Mr Marland is entitled to his personal view, but I accept Mr Sutton’s evidence that while some teachers in Mr Thompson’s position would have written to the Shaws, others quite reasonably would not; and that it was an exercise of proper professional judgment to do either.
I also reject Mr Kerr’s submission that “there is no intermediate category of cases that are serious enough to be worth advising a child to report to parents but not serious enough to be worth the trouble of the school reporting to parents.” For the reasons I have already set out, the two processes seem to me quite different.
Mr Tranter too is criticised on behalf of the Claimant for not having told her parents about the assault. But he was entitled on the day to take the view that the matter was being dealt with at a higher level, that is to say by the Head of Year, and that it was for Mr Thompson to decide how the case should be handled.
As to subsequent events, there is no evidence of further untoward incidents or anything in the Claimant’s behaviour at school before the summer term of 1996 to put Mr Tranter or his colleagues on notice that something was wrong. It was argued that Mr Lefley should have found out about the October incident when he took over from Mr Thompson, but I see no reason why he should. The allegation in the Particulars of Claim of “failing to protect the Claimant against the bullying she endured after the return of the assailants to the School” is no longer pursued.
Another itemised allegation of negligence is “failing to refer the Claimant for counselling or other professional help or advice following her complaint of indecent assault”; as to this Mr Kerr accepted that (on the facts as reported to Mr Thompson) the referral might properly have been to staff at the School, and not necessarily to external agencies. But it does not seem to me that the incident as reported was in itself so serious as to warrant such a referral. If the Claimant had exhibited continuing signs of unhappiness in the weeks after the incident it would have been different; but there is no evidence of this, and the evidence of the March 1996 school reports is to the contrary.
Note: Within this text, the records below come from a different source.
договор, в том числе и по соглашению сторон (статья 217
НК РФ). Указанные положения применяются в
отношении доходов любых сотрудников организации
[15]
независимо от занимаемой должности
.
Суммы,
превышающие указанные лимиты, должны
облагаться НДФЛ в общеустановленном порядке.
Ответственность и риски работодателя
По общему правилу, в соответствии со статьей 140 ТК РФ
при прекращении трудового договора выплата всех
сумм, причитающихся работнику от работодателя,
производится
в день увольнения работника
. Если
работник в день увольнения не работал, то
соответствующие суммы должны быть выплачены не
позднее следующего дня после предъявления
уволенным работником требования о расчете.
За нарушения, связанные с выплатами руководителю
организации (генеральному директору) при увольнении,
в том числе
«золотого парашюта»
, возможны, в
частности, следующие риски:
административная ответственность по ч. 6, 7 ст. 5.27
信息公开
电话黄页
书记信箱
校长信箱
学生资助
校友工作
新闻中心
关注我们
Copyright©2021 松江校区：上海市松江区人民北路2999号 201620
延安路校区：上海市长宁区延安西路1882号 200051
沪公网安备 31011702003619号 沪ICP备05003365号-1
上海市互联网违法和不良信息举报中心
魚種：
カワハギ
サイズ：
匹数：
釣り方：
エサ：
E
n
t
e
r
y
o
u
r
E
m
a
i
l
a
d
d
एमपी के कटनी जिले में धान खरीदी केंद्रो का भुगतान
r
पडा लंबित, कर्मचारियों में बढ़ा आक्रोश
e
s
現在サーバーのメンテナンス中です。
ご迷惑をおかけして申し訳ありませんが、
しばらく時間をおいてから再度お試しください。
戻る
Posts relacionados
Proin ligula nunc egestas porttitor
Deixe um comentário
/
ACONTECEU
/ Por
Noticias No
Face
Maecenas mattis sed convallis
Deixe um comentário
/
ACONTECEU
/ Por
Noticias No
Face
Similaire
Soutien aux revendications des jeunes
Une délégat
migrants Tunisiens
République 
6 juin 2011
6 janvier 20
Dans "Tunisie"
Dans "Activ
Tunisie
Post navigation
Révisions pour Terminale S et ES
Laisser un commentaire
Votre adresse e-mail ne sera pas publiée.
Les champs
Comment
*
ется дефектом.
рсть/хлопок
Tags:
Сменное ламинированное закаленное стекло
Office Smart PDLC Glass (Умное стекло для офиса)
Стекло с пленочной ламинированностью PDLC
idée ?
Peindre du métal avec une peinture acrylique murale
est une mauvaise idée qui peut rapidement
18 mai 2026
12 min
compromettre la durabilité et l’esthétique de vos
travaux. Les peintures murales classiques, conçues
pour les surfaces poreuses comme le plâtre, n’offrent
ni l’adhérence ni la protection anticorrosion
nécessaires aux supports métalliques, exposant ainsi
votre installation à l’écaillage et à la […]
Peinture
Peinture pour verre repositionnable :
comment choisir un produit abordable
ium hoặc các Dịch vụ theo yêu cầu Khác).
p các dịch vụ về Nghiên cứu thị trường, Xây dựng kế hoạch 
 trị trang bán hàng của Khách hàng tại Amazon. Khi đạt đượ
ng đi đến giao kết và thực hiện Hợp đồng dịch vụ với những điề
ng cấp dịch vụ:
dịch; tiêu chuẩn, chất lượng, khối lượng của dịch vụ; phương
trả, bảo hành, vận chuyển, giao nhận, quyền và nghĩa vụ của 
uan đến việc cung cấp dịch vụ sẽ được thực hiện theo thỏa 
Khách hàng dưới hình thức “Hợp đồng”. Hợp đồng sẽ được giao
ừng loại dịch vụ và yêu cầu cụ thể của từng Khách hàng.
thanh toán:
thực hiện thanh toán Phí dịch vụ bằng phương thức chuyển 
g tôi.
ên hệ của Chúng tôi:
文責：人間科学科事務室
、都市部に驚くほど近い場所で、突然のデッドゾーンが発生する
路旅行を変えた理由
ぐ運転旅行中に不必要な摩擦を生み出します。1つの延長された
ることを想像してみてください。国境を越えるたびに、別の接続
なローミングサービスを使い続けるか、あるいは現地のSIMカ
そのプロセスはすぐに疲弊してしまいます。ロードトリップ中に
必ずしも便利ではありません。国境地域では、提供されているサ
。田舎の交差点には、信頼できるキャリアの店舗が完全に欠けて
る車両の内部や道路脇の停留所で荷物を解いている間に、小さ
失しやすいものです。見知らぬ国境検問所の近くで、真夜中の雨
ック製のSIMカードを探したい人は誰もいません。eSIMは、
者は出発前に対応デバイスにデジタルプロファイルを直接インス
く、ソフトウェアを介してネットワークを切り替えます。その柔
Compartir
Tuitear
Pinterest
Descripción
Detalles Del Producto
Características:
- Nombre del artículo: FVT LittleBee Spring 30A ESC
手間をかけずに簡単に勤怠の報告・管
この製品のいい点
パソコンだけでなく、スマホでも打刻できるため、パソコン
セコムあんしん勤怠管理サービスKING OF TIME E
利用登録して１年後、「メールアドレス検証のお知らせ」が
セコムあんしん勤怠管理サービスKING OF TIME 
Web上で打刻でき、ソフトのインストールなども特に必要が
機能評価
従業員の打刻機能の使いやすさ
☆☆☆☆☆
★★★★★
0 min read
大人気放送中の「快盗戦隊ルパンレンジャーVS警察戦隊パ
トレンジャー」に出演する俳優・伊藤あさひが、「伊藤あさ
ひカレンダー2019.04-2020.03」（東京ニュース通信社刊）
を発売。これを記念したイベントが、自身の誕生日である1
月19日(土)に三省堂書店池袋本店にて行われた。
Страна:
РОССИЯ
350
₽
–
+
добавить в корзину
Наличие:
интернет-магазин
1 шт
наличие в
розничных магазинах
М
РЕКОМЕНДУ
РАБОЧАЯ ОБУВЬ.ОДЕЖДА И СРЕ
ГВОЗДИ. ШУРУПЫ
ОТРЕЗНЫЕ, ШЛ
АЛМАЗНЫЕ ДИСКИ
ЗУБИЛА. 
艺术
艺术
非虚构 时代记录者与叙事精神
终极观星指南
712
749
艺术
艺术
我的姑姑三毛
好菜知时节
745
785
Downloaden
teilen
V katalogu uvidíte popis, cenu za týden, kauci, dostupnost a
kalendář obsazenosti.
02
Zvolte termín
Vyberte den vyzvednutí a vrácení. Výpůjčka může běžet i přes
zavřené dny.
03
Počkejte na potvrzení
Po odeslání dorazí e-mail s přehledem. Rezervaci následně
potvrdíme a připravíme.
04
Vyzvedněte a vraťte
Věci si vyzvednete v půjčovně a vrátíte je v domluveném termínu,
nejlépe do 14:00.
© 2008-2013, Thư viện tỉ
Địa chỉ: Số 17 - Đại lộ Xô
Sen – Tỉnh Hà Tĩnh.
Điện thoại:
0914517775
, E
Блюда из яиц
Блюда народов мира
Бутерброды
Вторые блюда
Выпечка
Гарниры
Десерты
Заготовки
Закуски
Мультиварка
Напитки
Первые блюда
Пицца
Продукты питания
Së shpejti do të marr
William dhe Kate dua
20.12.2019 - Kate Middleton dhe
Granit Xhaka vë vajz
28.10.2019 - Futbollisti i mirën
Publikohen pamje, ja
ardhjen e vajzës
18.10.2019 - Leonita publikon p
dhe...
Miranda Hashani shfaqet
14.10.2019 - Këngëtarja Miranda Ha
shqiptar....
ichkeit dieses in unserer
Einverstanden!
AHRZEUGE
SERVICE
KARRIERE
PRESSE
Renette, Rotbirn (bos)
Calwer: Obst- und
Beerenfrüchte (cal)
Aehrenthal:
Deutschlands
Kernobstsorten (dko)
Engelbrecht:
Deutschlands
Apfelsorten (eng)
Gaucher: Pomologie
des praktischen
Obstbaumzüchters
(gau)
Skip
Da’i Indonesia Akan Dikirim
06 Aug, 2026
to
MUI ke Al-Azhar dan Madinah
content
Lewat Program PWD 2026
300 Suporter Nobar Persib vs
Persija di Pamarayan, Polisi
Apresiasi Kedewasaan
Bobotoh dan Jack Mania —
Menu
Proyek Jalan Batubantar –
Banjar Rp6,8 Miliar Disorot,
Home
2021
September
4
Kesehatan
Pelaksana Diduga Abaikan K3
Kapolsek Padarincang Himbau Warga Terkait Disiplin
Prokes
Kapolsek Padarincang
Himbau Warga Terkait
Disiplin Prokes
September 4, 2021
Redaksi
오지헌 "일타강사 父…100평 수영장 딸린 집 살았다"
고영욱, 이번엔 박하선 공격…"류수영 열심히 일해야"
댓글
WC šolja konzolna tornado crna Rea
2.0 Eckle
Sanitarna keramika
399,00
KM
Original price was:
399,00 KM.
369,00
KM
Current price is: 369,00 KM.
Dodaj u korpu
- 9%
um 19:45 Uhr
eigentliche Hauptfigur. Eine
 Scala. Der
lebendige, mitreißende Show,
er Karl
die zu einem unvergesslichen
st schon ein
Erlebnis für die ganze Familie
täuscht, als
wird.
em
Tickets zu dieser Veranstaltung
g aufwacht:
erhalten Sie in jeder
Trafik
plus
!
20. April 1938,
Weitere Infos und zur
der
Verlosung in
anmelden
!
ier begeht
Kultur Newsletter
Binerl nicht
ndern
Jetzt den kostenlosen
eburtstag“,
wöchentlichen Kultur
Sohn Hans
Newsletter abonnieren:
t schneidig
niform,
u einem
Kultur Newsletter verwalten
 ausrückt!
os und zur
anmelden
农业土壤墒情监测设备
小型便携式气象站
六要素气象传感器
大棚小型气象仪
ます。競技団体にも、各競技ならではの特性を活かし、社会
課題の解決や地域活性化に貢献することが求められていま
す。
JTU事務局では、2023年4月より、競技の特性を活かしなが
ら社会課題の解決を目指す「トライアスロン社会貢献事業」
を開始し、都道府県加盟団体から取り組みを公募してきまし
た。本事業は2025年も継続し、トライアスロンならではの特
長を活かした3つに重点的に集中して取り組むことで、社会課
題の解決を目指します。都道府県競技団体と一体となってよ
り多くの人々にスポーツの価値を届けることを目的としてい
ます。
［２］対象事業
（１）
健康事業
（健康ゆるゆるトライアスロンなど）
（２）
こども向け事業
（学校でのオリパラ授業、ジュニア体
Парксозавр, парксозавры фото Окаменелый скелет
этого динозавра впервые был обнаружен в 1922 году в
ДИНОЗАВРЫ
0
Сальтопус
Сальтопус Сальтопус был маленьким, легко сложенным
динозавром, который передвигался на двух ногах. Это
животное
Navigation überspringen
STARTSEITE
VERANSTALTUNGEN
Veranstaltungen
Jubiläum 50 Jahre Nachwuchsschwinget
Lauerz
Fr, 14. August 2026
I have already found that Mr Thompson did not place the responsibility on the Claimant to determine how the incident should be dealt with; and that she was not left unsupervised outside his office. I therefore reject each of the allegations of negligence and breach of duty made against the staff of the school in the Particulars of Claim.
For the sake of completeness I should mention that the Defence makes allegations of contributory negligence against the Claimant. These were not abandoned by Mr Norris but were maintained, if I may say so, somewhat half-heartedly. Had I found primary liability against the Defendants I would have rejected the plea of contributory negligence. But in view of my main findings that issue becomes academic.
Conclusion
I have no doubt that the deterioration in the Claimant’s psychological condition during 1996 was seriously distressing to her and her parents; and it is entirely natural that they should look for an explanation attributable to human failings. But on the evidence before me they have failed to establish their case against the Defendant council. I must therefore give judgment for the Defendants and dismiss the claim. Any post-judgment applications, including for permission to appeal, will be dealt with on a date to be arranged when leading counsel can attend. The time for filing any appellant’s notice at the Court of Appeal is extended until 14 days after that further hearing.